Rewrite everything from the line containing "longitude: 1.5213" down to the end of the records, putting "nation" in place of "country" and leaving all else unchanged. Leave the pictures out of your answer.

--

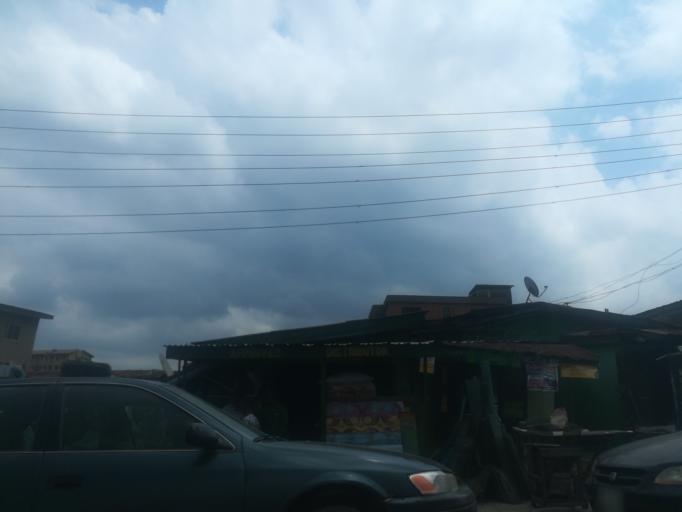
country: NG
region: Lagos
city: Ojota
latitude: 6.5976
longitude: 3.3889
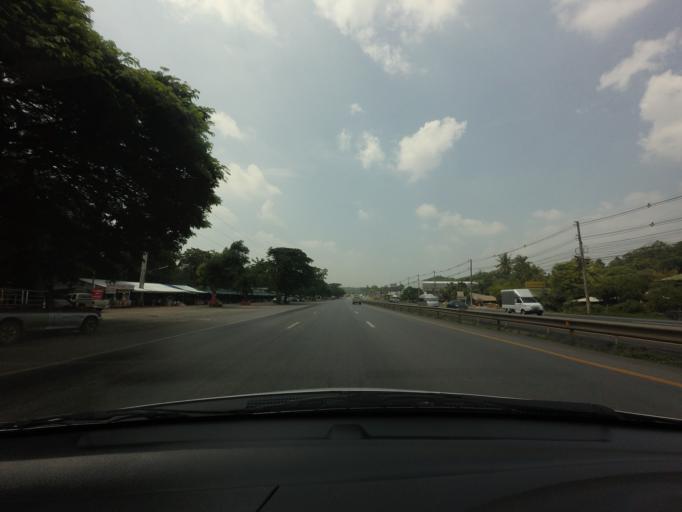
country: TH
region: Nakhon Ratchasima
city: Pak Chong
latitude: 14.6583
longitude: 101.3799
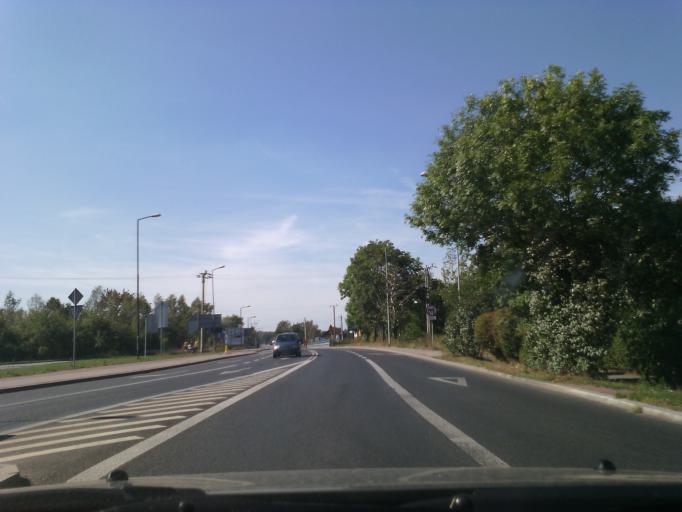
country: PL
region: Silesian Voivodeship
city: Zebrzydowice
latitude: 50.0919
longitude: 18.5179
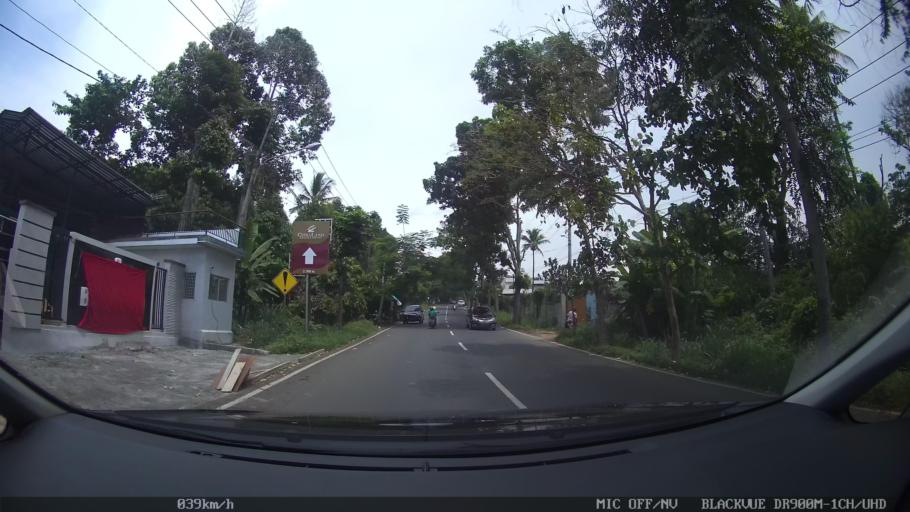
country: ID
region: Lampung
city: Bandarlampung
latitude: -5.4332
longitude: 105.2444
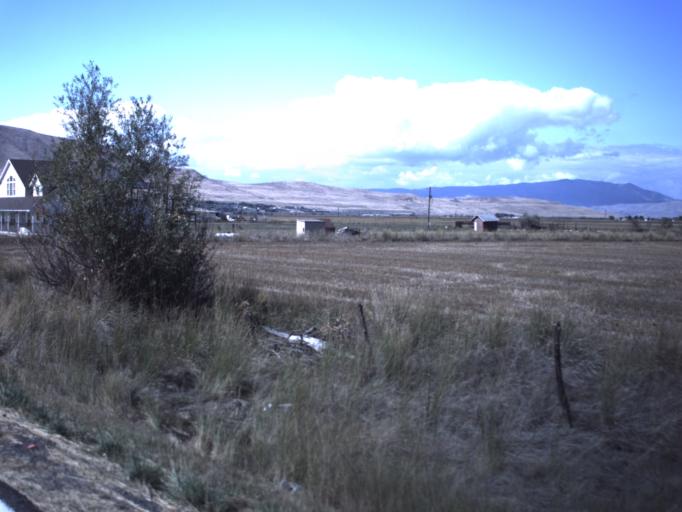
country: US
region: Utah
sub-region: Utah County
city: Benjamin
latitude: 40.0979
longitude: -111.7637
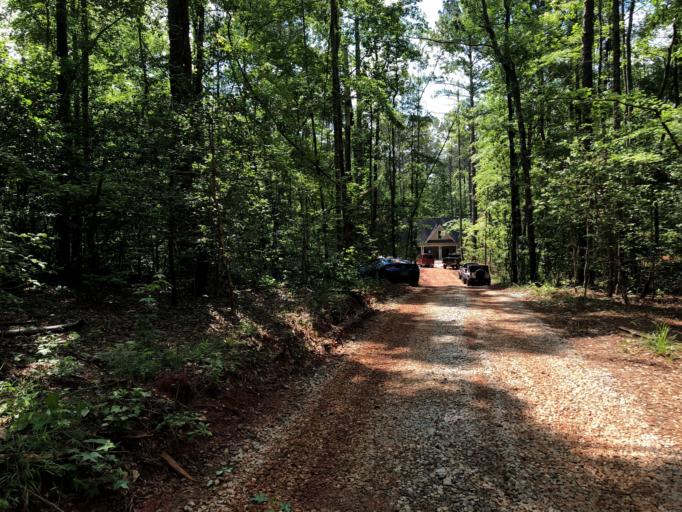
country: US
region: Georgia
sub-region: Troup County
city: La Grange
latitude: 33.1050
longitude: -85.0529
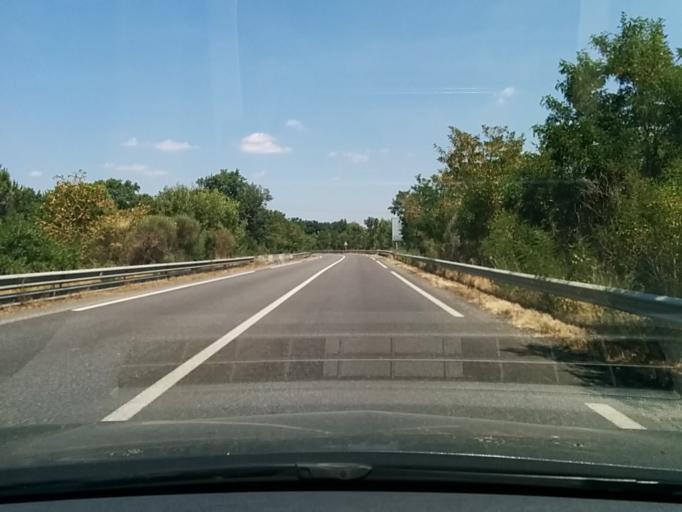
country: FR
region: Midi-Pyrenees
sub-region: Departement de la Haute-Garonne
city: Labege
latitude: 43.5277
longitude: 1.5213
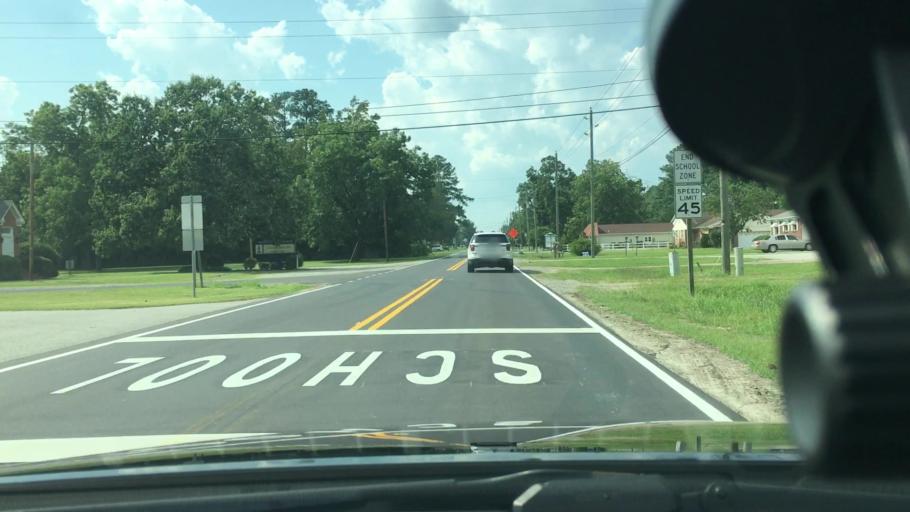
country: US
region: North Carolina
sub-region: Craven County
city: James City
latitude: 35.0693
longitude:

--

Full output:
longitude: 1.5213
nation: US
region: North Carolina
sub-region: Craven County
city: James City
latitude: 35.0693
longitude:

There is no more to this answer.